THE PROBLEM
From the records below, please return each line that holds the word "pixels".

DATA FOR REVIEW
════════════════════
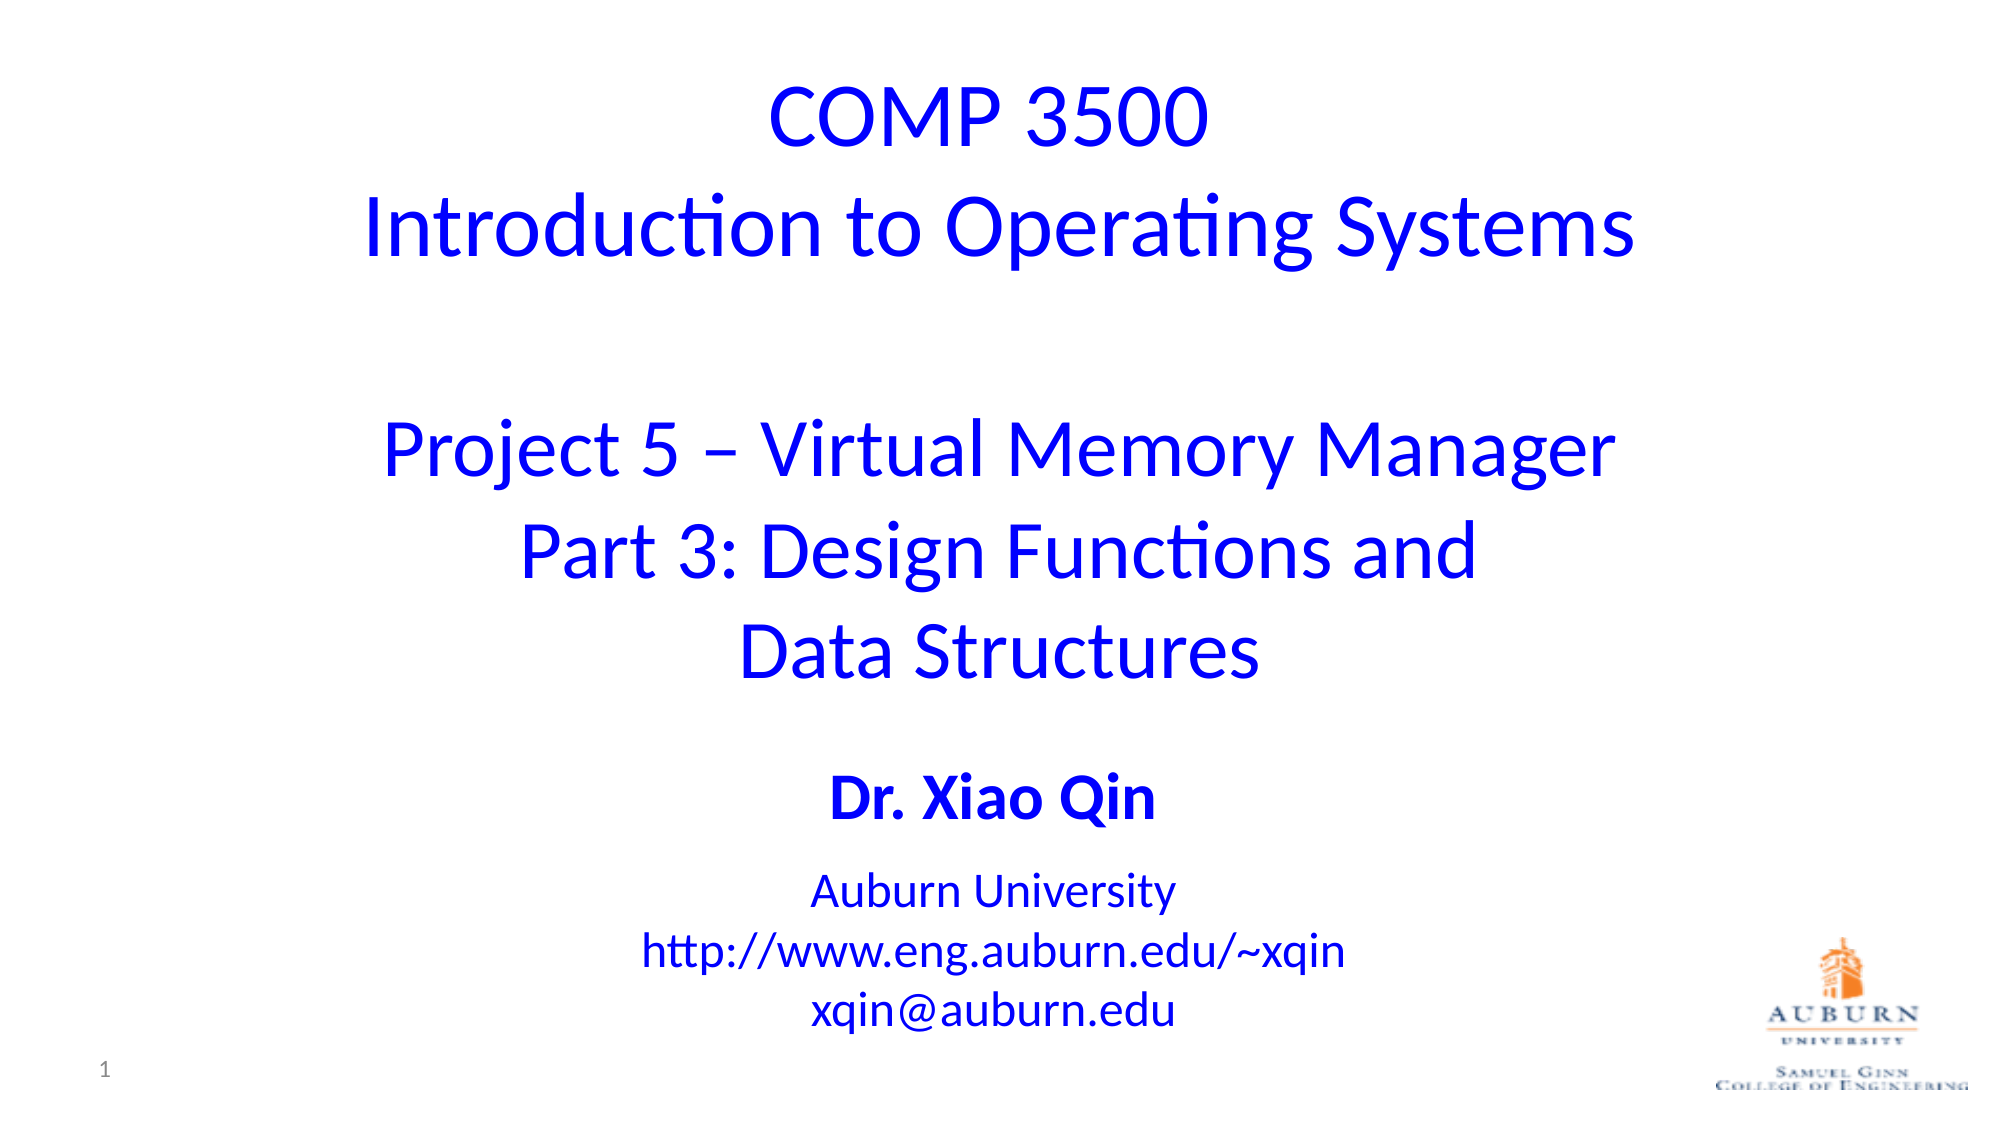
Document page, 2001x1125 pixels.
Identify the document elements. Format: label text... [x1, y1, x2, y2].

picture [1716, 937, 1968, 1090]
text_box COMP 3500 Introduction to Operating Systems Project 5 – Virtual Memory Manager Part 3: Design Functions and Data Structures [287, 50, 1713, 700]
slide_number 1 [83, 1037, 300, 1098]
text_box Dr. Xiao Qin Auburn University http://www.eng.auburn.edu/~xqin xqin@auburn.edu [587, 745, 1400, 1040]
════════════════════
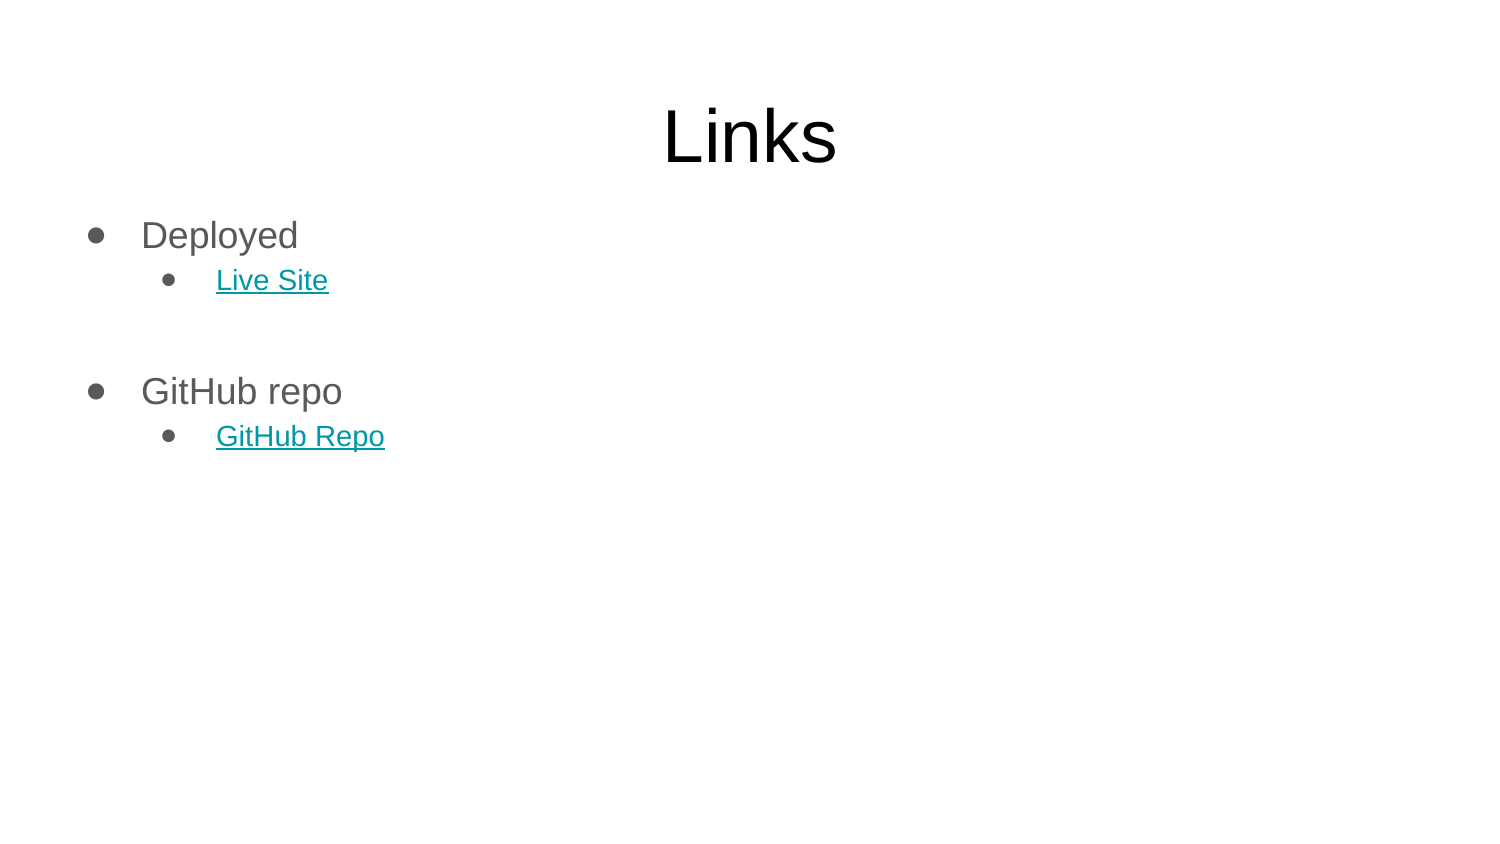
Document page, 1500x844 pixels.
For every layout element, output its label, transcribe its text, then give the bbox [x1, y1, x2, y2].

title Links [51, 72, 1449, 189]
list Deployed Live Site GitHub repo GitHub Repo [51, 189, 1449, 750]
════════════════════
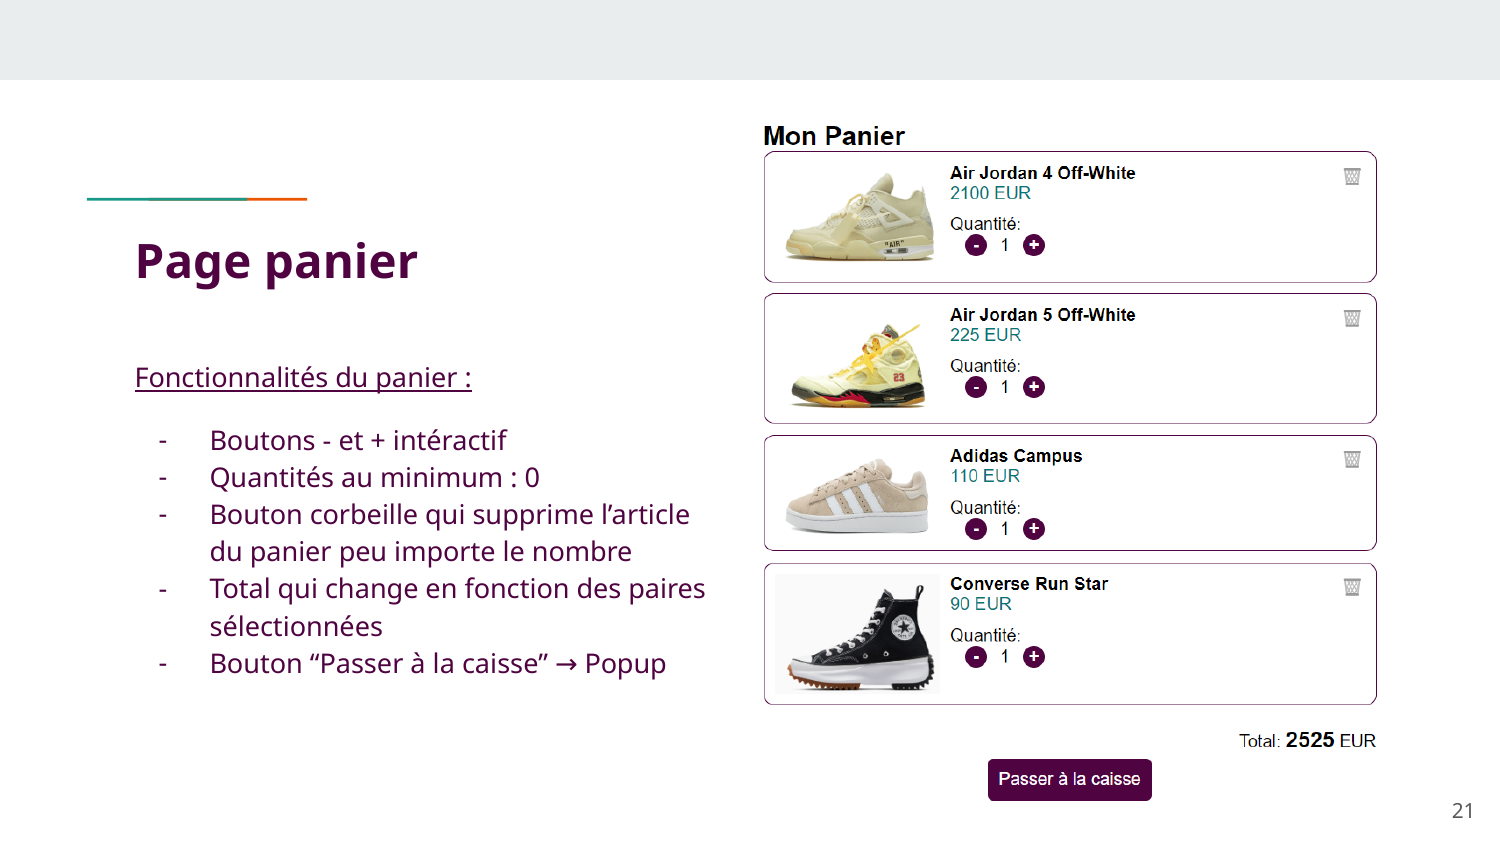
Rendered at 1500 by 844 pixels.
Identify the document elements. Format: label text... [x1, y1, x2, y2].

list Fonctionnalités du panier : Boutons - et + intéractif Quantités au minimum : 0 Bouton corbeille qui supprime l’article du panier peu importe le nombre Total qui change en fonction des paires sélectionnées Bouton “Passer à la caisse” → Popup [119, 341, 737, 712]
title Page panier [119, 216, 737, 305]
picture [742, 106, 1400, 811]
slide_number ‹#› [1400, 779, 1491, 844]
════════════════════
RESULT BELOW
Document page, 2001x1125 pixels.
Document page, 1500x844 pixels.
Rendered at 1500 by 844 pixels.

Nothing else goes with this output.